Ladywood Vale

One of the treasures of Market Lavington is a little book published in 1855 with the longest full title you could imagine – so here we’ll shorten it to ‘A Topographical Account of Market Lavington’. This was written by the Reverend H Atley and includes some sketches of various locations within the village.

Let’s quote from the book.

A small stream rises at the farther end of Easterton, and supplies the sheet of water in the grounds at Fiddington (where there is a pleasant and comfortable asylum .for lunatics), winds to Northbrook, passes on through the meads at Ladywood to Russell mill, where it joins another stream (which rises at Newlam, a mile from West Lavington; this formerly covered a space of seven acres, but is now reduced to very narrow limits).

United in one it pursues its way towards Bath and Bristol, where it falls into the Avon and Severn.
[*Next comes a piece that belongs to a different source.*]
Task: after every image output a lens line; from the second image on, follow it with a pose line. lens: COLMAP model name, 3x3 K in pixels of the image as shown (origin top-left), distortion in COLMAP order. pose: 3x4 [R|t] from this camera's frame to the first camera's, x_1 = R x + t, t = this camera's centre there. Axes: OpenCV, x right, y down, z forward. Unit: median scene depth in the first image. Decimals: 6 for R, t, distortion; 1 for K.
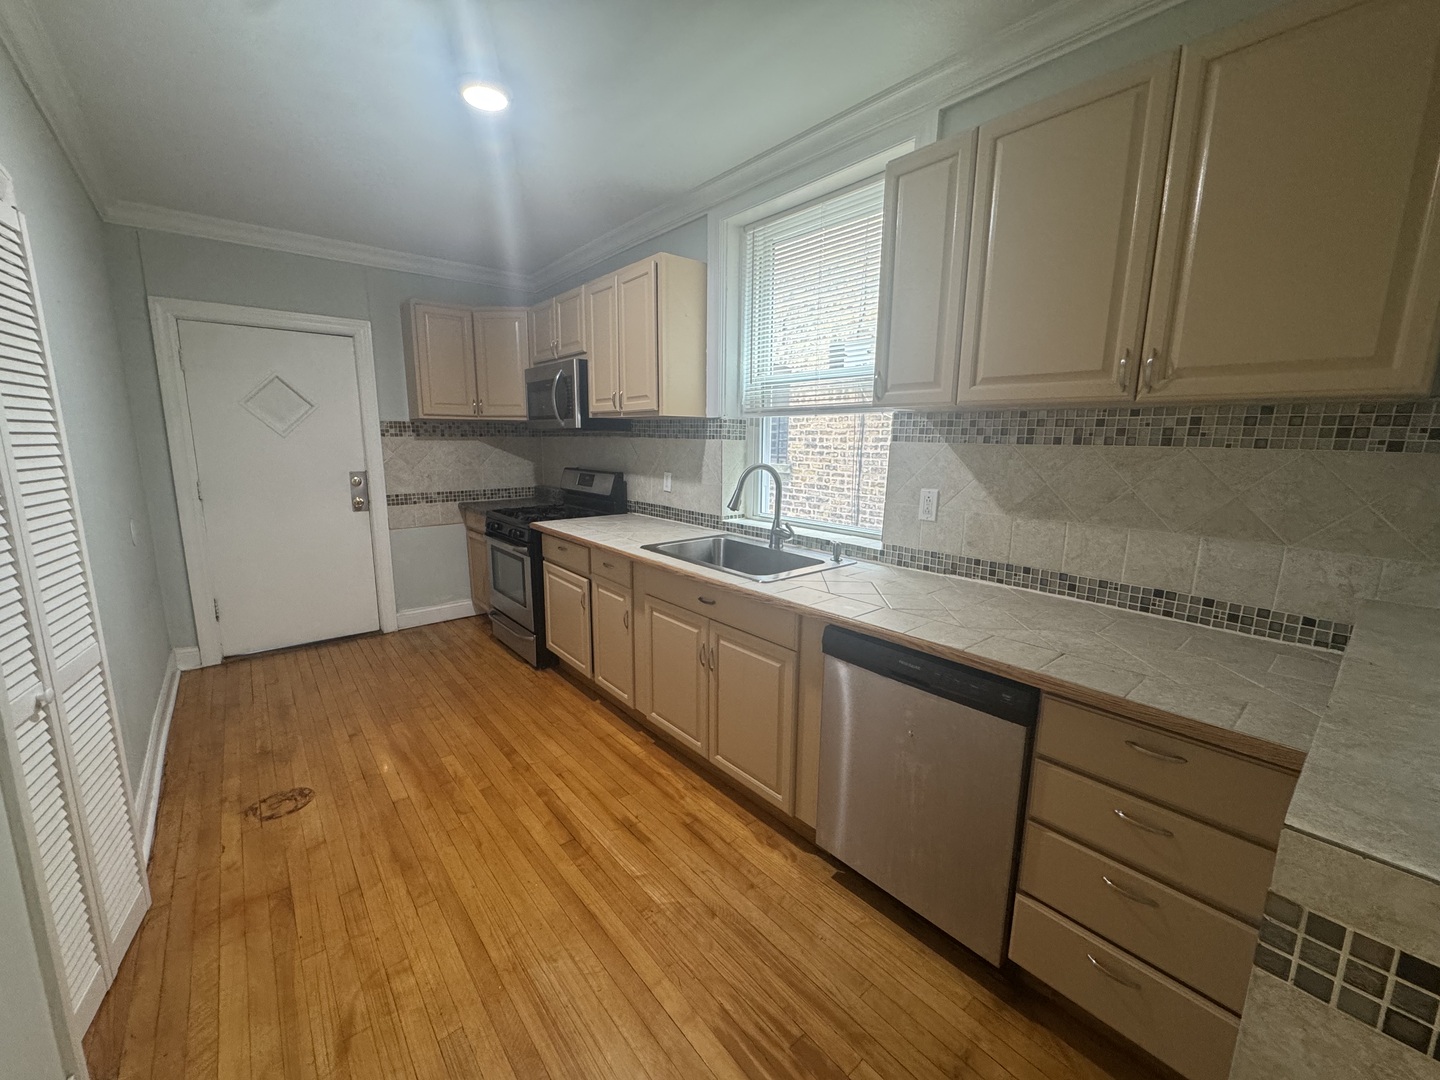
lens RADIAL K [[573.2, 0, 722.9], [0, 573.2, 538.1], [0, 0, 1]] dist [0.002018, -0.000838]
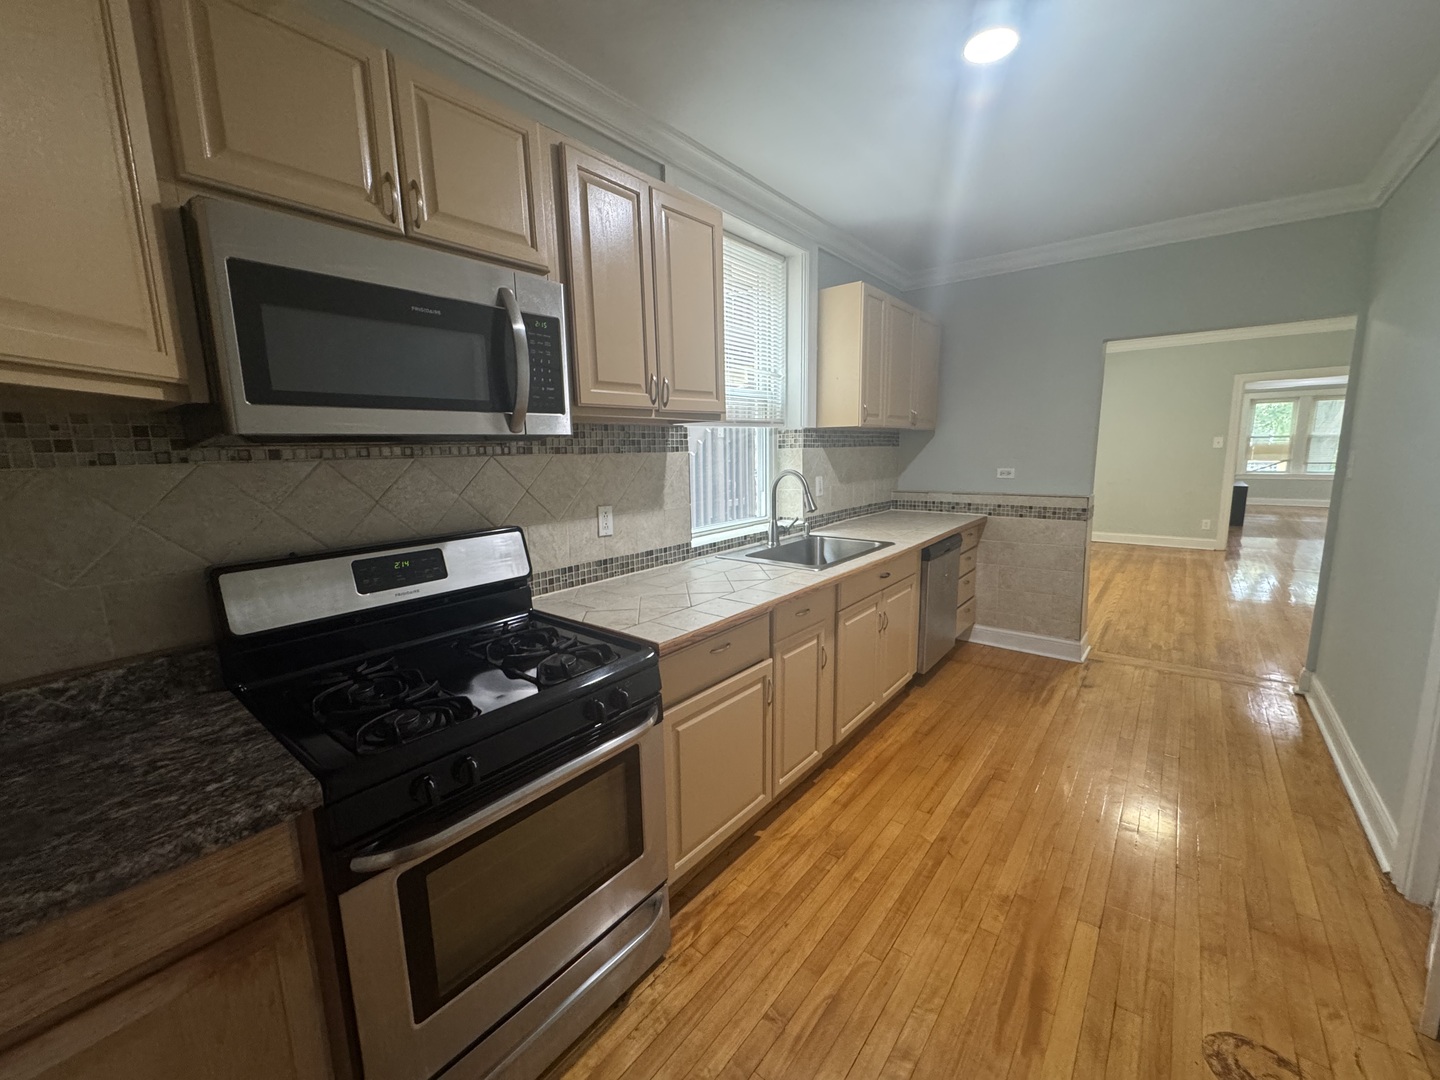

A branch which turns off towards Devizes empties itself into the Avon and Kennet canal; in its progress it forms the moving power to several mills, and imparts fertility to the various meads in its course.

The meads at Ladywood get a mention here and Ladywood Vale gets a lovely sketch.

Ladywood Vale - an 1855 sketch by H Atley

Ladywood Vale – an 1855 sketch by H Atley

We find it just about impossible to tie this picture into 21st century reality. A 1900 large scale OS map does show Lady Wood and also a pine wood so maybe our artist stood in that area.

1900 map extract showing Lady Wood and nearby pine woods

1900 map extract showing Lady Wood and nearby pine woods

It’s a lovely sketch and a lovely little book. The whole area is entirely changed now for Ladywood is a road name on the Grove Farm estate. The sketch, which predates common photography, gives us some idea of the rural nature of what was actually a market town at that time.